## [TASK DETAILS]
Search the entries for lines with the string "Serie" and say how many there are, giving only the number.

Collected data
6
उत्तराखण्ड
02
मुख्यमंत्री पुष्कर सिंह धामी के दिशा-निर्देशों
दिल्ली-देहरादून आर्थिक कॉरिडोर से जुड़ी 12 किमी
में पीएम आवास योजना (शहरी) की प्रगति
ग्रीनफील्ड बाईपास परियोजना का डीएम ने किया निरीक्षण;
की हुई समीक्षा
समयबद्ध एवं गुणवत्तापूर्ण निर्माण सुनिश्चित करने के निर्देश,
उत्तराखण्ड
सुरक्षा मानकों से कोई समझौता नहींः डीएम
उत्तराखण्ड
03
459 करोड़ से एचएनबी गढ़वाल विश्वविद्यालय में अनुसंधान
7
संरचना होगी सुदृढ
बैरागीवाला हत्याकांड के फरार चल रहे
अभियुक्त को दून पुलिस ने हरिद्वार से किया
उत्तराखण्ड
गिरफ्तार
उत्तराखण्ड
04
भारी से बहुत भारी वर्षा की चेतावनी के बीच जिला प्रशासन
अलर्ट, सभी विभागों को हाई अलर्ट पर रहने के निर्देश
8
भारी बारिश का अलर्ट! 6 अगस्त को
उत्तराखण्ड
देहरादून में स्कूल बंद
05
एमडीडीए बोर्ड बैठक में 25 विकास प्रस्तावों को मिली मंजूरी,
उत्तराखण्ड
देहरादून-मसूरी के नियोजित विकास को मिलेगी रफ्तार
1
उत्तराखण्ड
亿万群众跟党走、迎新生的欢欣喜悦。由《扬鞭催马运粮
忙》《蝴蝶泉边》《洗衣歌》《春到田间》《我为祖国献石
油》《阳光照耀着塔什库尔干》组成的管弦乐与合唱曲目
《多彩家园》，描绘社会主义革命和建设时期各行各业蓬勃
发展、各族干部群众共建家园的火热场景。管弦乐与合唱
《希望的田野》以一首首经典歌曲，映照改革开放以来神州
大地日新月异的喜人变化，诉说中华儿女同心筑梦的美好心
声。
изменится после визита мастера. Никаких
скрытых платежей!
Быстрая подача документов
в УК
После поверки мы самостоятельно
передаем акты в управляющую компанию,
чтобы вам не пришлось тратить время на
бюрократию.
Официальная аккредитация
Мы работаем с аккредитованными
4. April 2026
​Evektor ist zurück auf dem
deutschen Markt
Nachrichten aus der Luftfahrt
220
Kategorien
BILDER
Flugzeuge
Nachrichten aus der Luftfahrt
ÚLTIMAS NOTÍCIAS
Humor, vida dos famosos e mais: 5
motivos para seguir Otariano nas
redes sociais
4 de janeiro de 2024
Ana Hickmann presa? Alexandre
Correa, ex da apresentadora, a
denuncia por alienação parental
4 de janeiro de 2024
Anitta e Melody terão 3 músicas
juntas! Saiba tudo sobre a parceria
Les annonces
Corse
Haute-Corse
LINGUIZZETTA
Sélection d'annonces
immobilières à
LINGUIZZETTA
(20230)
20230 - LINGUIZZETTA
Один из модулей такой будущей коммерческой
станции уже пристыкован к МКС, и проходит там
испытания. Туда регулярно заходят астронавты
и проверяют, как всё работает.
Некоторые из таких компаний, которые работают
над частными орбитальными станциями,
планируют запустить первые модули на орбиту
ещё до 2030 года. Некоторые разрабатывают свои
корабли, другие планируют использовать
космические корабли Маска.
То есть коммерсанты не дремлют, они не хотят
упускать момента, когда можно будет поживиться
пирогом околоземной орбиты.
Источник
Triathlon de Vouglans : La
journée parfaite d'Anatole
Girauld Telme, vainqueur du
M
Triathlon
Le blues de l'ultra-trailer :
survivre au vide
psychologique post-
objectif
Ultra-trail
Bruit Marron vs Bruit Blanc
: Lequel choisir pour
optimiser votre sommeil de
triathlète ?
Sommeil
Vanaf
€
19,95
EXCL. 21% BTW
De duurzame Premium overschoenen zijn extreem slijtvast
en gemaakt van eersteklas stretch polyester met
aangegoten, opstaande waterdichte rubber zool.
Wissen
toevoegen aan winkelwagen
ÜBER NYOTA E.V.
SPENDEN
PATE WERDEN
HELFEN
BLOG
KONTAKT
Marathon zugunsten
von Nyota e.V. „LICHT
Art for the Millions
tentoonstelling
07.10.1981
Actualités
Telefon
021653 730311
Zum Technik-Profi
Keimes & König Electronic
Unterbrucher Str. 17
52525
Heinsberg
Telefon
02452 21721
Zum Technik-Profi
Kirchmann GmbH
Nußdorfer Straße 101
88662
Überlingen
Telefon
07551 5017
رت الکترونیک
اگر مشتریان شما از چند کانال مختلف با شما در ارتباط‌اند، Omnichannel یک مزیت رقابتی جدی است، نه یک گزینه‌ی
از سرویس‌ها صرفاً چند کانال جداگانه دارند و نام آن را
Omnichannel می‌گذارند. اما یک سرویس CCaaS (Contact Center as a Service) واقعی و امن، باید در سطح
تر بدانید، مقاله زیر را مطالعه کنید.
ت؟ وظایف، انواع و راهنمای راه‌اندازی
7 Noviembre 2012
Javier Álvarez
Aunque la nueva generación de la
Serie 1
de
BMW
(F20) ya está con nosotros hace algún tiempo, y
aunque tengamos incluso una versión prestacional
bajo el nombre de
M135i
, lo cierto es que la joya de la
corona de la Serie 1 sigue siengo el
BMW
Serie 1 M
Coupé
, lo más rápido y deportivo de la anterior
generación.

## [THE ANSWER]
3